Configuration is handled through environment variables (can be read from .env file):

- `SPARK_CACHE_DIR`: Directory for cached data (default: "/dbfs/FileStore/tables/cache/").
- `CACHE_DATABASE`: Database name for cached tables (default: "cache_db").
- `DATABASE_PATH`: Where cached tables are stored, only used for table deletion in corner cases (default: "/dbfs/user/hive/warehouse/").

### Logging

This library uses the standard Python `logging` module. To get some useful messages on when and how caching is performed you can set the logging level to `INFO` or `DEBUG`. E.g.:

```python
import dbfs_spark_cache
import logging

# Get the library's logger
library_logger = logging.getLogger('dbfs_spark_cache')
library_logger.setLevel(logging.INFO) # must be after imports
```


### Automatic cache cleanup
Create a Databircks job that runs `scripts/clear_old_caches.py` on some schedule and set the desired retentions period in number of days to `caching.clear_caches_older_than(num_days=...)`


### Limitations and quirks

* Since pyspark does not support writing DataFrames with columns that has a space in their name, you need to set names explicitly in some situations, eg:

```python
    df.groupBy("foo").agg(sum("bar")).cacheToDbfs()
```

will fail because of disallowed parathesis in column name `sum("bar")`, but this works

```python
    df.groupBy("foo").agg(sum("bar").alias("sum_bar")).cacheToDbfs()
```

* Cache invalidation can detect new data written to disk (if partitions get a newer modification date), but a DataFrame created with spark.createDataFrame() -- i.e. from memory will not work, and caching for these are disabled (cacheToDbfs returns the uncached DataFrame).

* In some tricky cases it is best to manually invalidate the cache with:

```python
    df_in_mem = spark.createDataFrame(df)

    df_in_mem_cached = df_in_mem.cacheToDbfs()
    df_in_mem_cached.clearCachedData()

    df_in_mem_cached = df_in_mem.cacheToDbfs()
```

The same if the case for (non-schema) chages in UDFs.


* Non-deterministic queries like `df.sample()` will not trigger cache invalidation, so clear cache as above if needed.

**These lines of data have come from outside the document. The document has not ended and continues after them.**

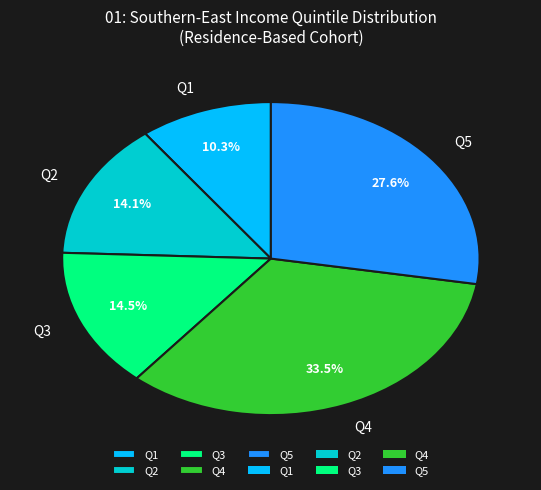

Does Q3 represent more than half of the total?

No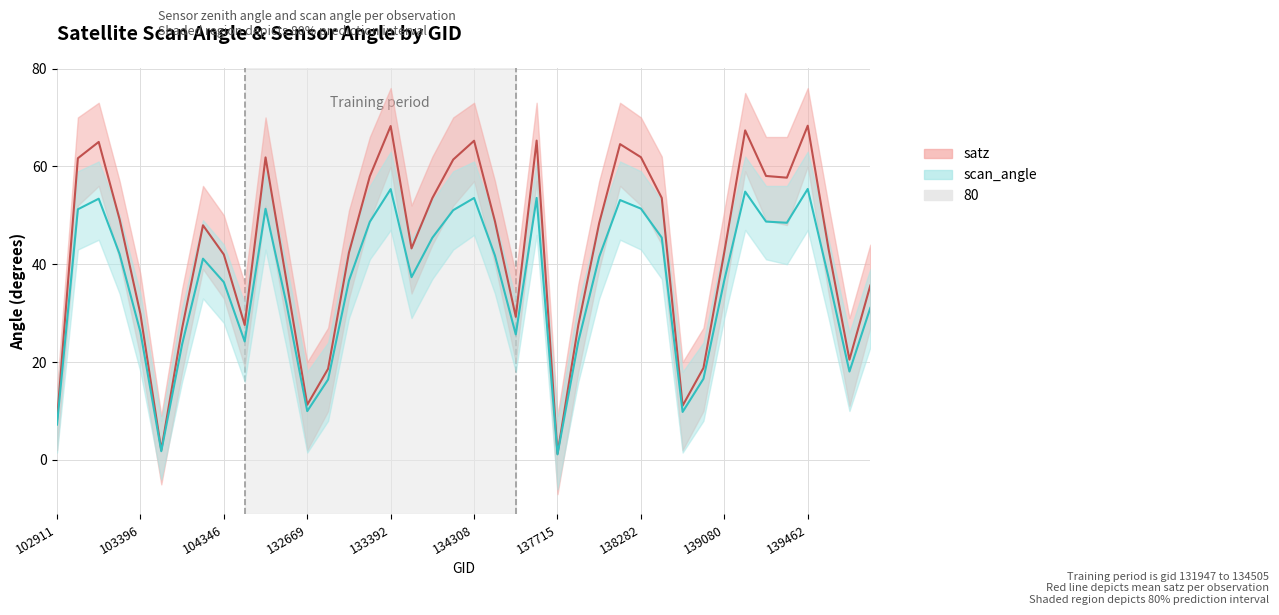

What value does the scan_angle series have at 31?

16.6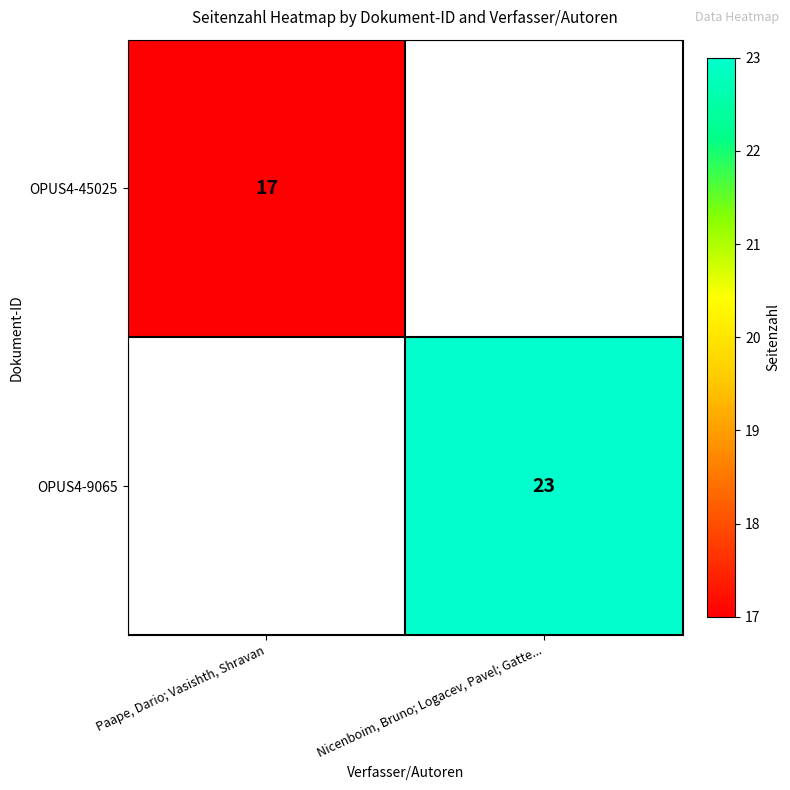

Is it true that OPUS4-9065 equals 23 at Nicenboim, Bruno; Logacev, Pavel; Gatte...?

True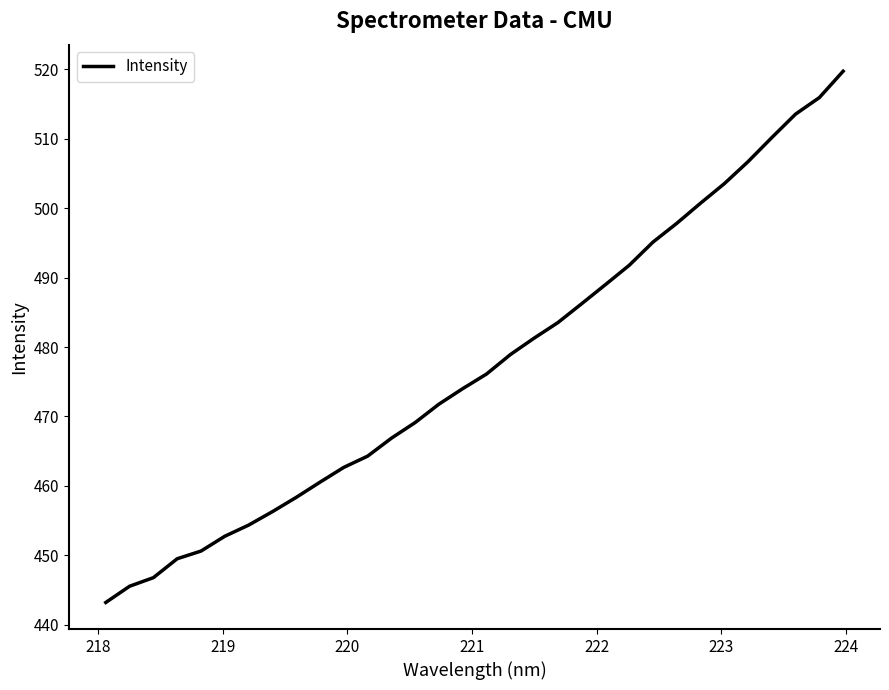

How many values are below 476?

16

* Using `df.wcd()` with Databricks visualizations other than a table view may throw errors. In this case you can use `display(df.cacheToDbfs())` instead.

* For some dataframes with a query plan containing `Unsupported node: Scan ExistingRDD` (also printed with a warning log), repeated calls to `df.cacheToDbfs()` will not trigger a new write, even though an existing cache exists.

### Development

Run tests locally with:
```sh
    make validate
```

Run integration test remotley on Databricks with this and make sure it is successful:
```sh
    make integration-test
```
if you have the databricks CLI installed and a cluster variables configured, eg:
```sh
    DATABRICKS_PROFILE=DEFAULT
    DATABRICKS_CLUSTER_ID=xxxx-yyyyyy-zzzzzzzz
    DATABRICKS_NOTEBOOK_PATH=/Workspace/Repos/myname/dbfs-spark-cache/tests/notebooks/integration_test_notebook
```

Before merging a PR, the version in pyproject.toml needs to be updated and Changelog.md too with a matching entry.

### Release process

Make PR to main branch, get it approved and merged. It must contain a bump in the version in pyproject.toml and a matching entry in Changelog.md if a new release is to be made. Then run this on the main branch:
```sh
    make release
```

This will create a git tag, push it to origin and create a GitHub release (if you have set up the GitHub CLI and authenticated it) and publish the package to PyPI (using the GitHub release action workflow).